Grant Thornton’s head of F&B Trefor Griffith said: “Our research backs up the level of activity we are witnessing and shows that the time is ripe for M&A activity. Most businesses have reacted to the downturn by tightening their operations and processes.
“Strategies such as re-engineering products, removing waste and cutting out non value adding activities are all having an impact. These leaner, battle-hardened businesses have worked out how to survive and even grow, so M&A at home and abroad is the next logical step.”
The two highest profile M&A deals in the sector in the South West over the past year were Piper Private Equity’s sale of Gloucestershire-based cordial and presse firm Bottlegreen Drinks to the SHS Group in May 2011. In March this year Dutch group Wessanen acquired Dorset-based Clipper Teas. The business was acquired from funds managed by FF&P, which bought out the company in 2008.
In 2011, overall M&A deal numbers rose 22% on the previous year reaching almost pre-recession levels. The vibrancy of activity in the sector last year, together with the report’s investor predictions for the coming year, suggests that the trend for sector consolidation is showing no signs of slowing.
The primary driver of consolidation is cost savings, according to 87% of corporate respondents and 59% of PE ones – that the need for which is a by-product of vast change in the market, and responding to consumer tastes, demand and buying habits.
However 73% of PE respondents and 87% of corporate ones believe the main driver of growth in the next year will be new product development (NPD).

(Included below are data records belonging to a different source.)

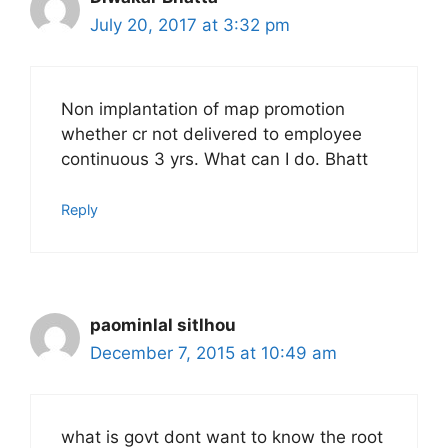
July 20, 2017 at 3:32 pm
Non implantation of map promotion
whether cr not delivered to employee
continuous 3 yrs. What can I do. Bhatt
Reply
paominlal sitlhou
December 7, 2015 at 10:49 am
what is govt dont want to know the root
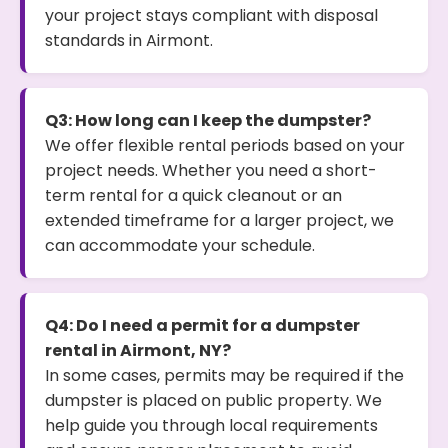
your project stays compliant with disposal
standards in Airmont.
Q3: How long can I keep the dumpster?
We offer flexible rental periods based on your
project needs. Whether you need a short-
term rental for a quick cleanout or an
extended timeframe for a larger project, we
can accommodate your schedule.
Q4: Do I need a permit for a dumpster
rental in Airmont, NY?
In some cases, permits may be required if the
dumpster is placed on public property. We
help guide you through local requirements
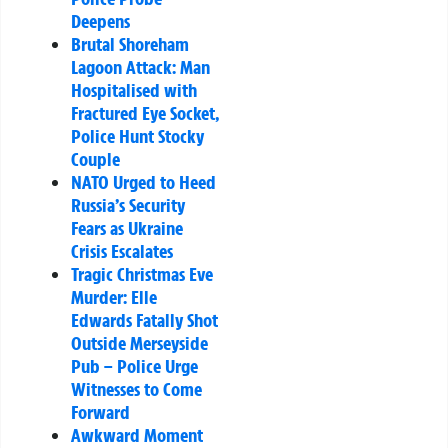
Deepens
Brutal Shoreham
Lagoon Attack: Man
Hospitalised with
Fractured Eye Socket,
Police Hunt Stocky
Couple
NATO Urged to Heed
Russia’s Security
Fears as Ukraine
Crisis Escalates
Tragic Christmas Eve
Murder: Elle
Edwards Fatally Shot
Outside Merseyside
Pub – Police Urge
Witnesses to Come
Forward
Awkward Moment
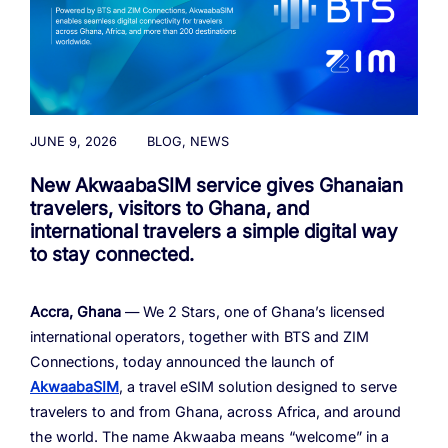
Cloud Numbers
Voice Speech-to-Text
Branded Calls
Video Hub
04
04
04
04
ESG
05
Resources
Managed Mobile ID
04
Omnichannel
Partners
06
Programmable Comms
Conversational AI
Number Anonymization
R&D
05
05
05
05
Contact
Identity
Team
07
JUNE 9, 2026
BLOG
,
NEWS
eSIM
06
New AkwaabaSIM service gives Ghanaian
Life at BTS
08
Analytics
travelers, visitors to Ghana, and
international travelers a simple digital way
to stay connected.
Accra, Ghana
— We 2 Stars, one of Ghana’s licensed
international operators, together with BTS and ZIM
Connections, today announced the launch of
AkwaabaSIM
, a travel eSIM solution designed to serve
travelers to and from Ghana, across Africa, and around
the world. The name Akwaaba means “welcome” in a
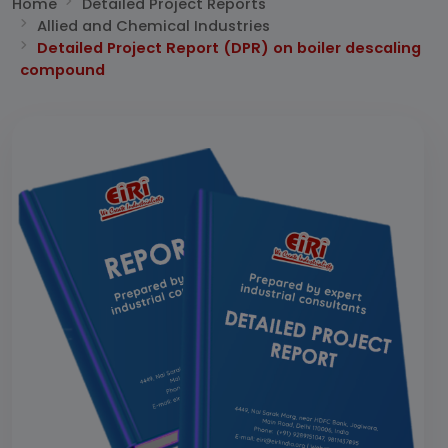
Home
Detailed Project Reports
Allied and Chemical Industries
Detailed Project Report (DPR) on boiler descaling
compound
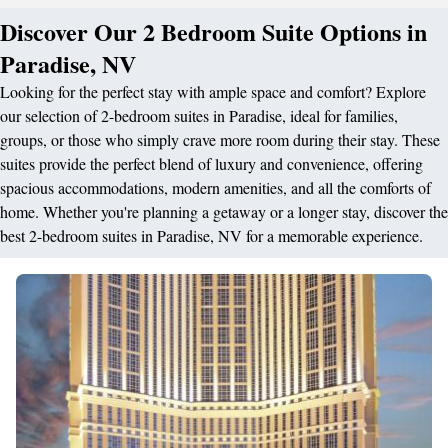
Discover Our 2 Bedroom Suite Options in
Paradise, NV
Looking for the perfect stay with ample space and comfort? Explore
our selection of 2-bedroom suites in Paradise, ideal for families,
groups, or those who simply crave more room during their stay. These
suites provide the perfect blend of luxury and convenience, offering
spacious accommodations, modern amenities, and all the comforts of
home. Whether you're planning a getaway or a longer stay, discover the
best 2-bedroom suites in Paradise, NV for a memorable experience.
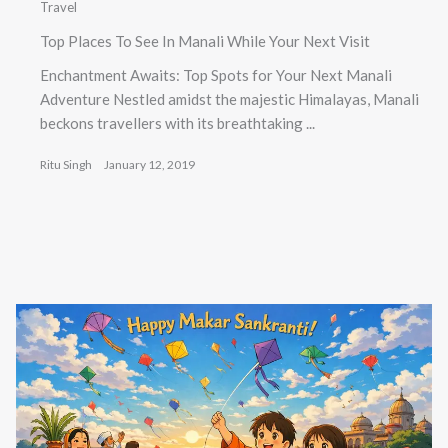
Travel
Top Places To See In Manali While Your Next Visit
Enchantment Awaits: Top Spots for Your Next Manali
Adventure Nestled amidst the majestic Himalayas, Manali
beckons travellers with its breathtaking ...
Ritu Singh
January 12, 2019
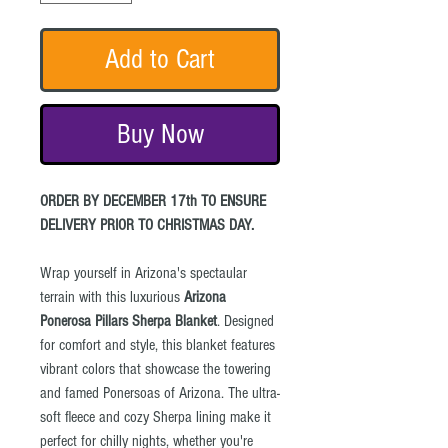
Add to Cart
Buy Now
ORDER BY DECEMBER 17th TO ENSURE
DELIVERY PRIOR TO CHRISTMAS DAY.
Wrap yourself in Arizona's spectaular
terrain with this luxurious
Arizona
Ponerosa Pillars Sherpa Blanket
. Designed
for comfort and style, this blanket features
vibrant colors that showcase the towering
and famed Ponersoas of Arizona. The ultra-
soft fleece and cozy Sherpa lining make it
perfect for chilly nights, whether you're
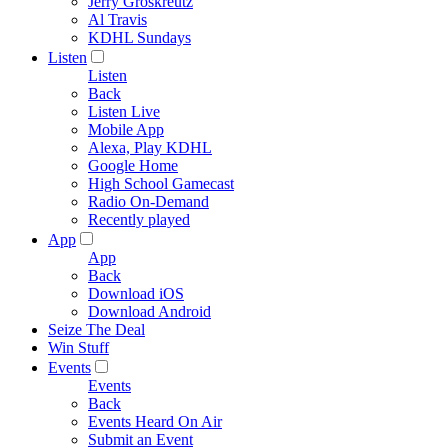
Jerry Groskreutz
Al Travis
KDHL Sundays
Listen
Listen
Back
Listen Live
Mobile App
Alexa, Play KDHL
Google Home
High School Gamecast
Radio On-Demand
Recently played
App
App
Back
Download iOS
Download Android
Seize The Deal
Win Stuff
Events
Events
Back
Events Heard On Air
Submit an Event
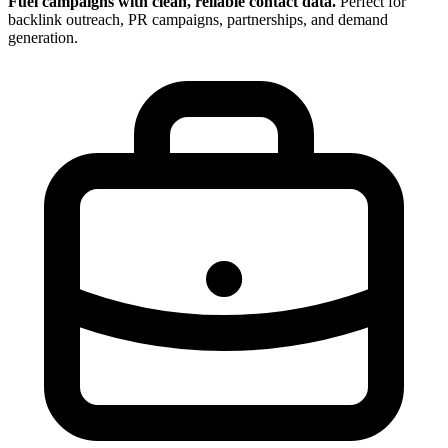
Fuel campaigns with clean, reliable contact data.
Perfect for
backlink outreach, PR campaigns, partnerships, and demand
generation.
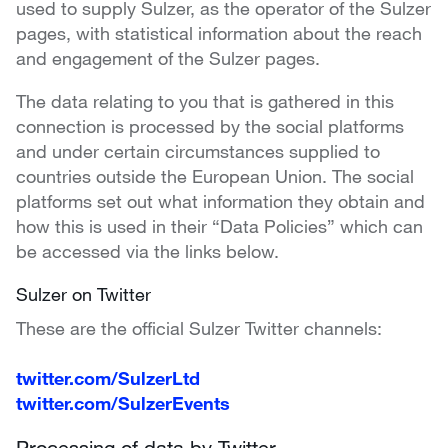
used to supply Sulzer, as the operator of the Sulzer
pages, with statistical information about the reach
and engagement of the Sulzer pages.
The data relating to you that is gathered in this
connection is processed by the social platforms
and under certain circumstances supplied to
countries outside the European Union. The social
platforms set out what information they obtain and
how this is used in their “Data Policies” which can
be accessed via the links below.
Sulzer on Twitter
These are the official Sulzer Twitter channels:
twitter.com/SulzerLtd
twitter.com/SulzerEvents
Processing of data by Twitter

Mr Griffith explained: “While NPD is vital for survival, it also represents significant capital outlay in tough economic times. Consequently some businesses have acquired brands to bolt on to their existing portfolio with a view to adding value to these brands rather than innovating from scratch. This is evidenced by the acquisition of Fray Bentos by Baxters and the recent activity by Symington’s which has been acquiring brands such as Chicken Tonight and Ragu.”
For small and medium-sized businesses in the sector, growth is often difficult to achieve, so strategic acquisition is one way to move forward. Some 60% of PE respondents and 80% of corporates believe acquisition will be a key driver of growth in the sector in 2012.
In order of preference the most attractive niches for PE respondents are healthy eating, branded and premium; for corporate respondents it is branded, own label and premium topped the list.
“With less money to spend and more expensive food prices, UK and Irish consumers are changing the way they shop and the type of foods they buy,” said Mr Griffith. “Investor interest in premium products for example represents the increasing trend for cooking and eating at home, which is partly cost driven and partly because of a cultural shift in attitudes to home cooking.
“Consumers are increasingly buying products of higher quality in the supermarket or in niche high-end retailers, either in the form of ingredients for a recipe or quality ready meals – so businesses that meet this need are particularly attractive to investors.”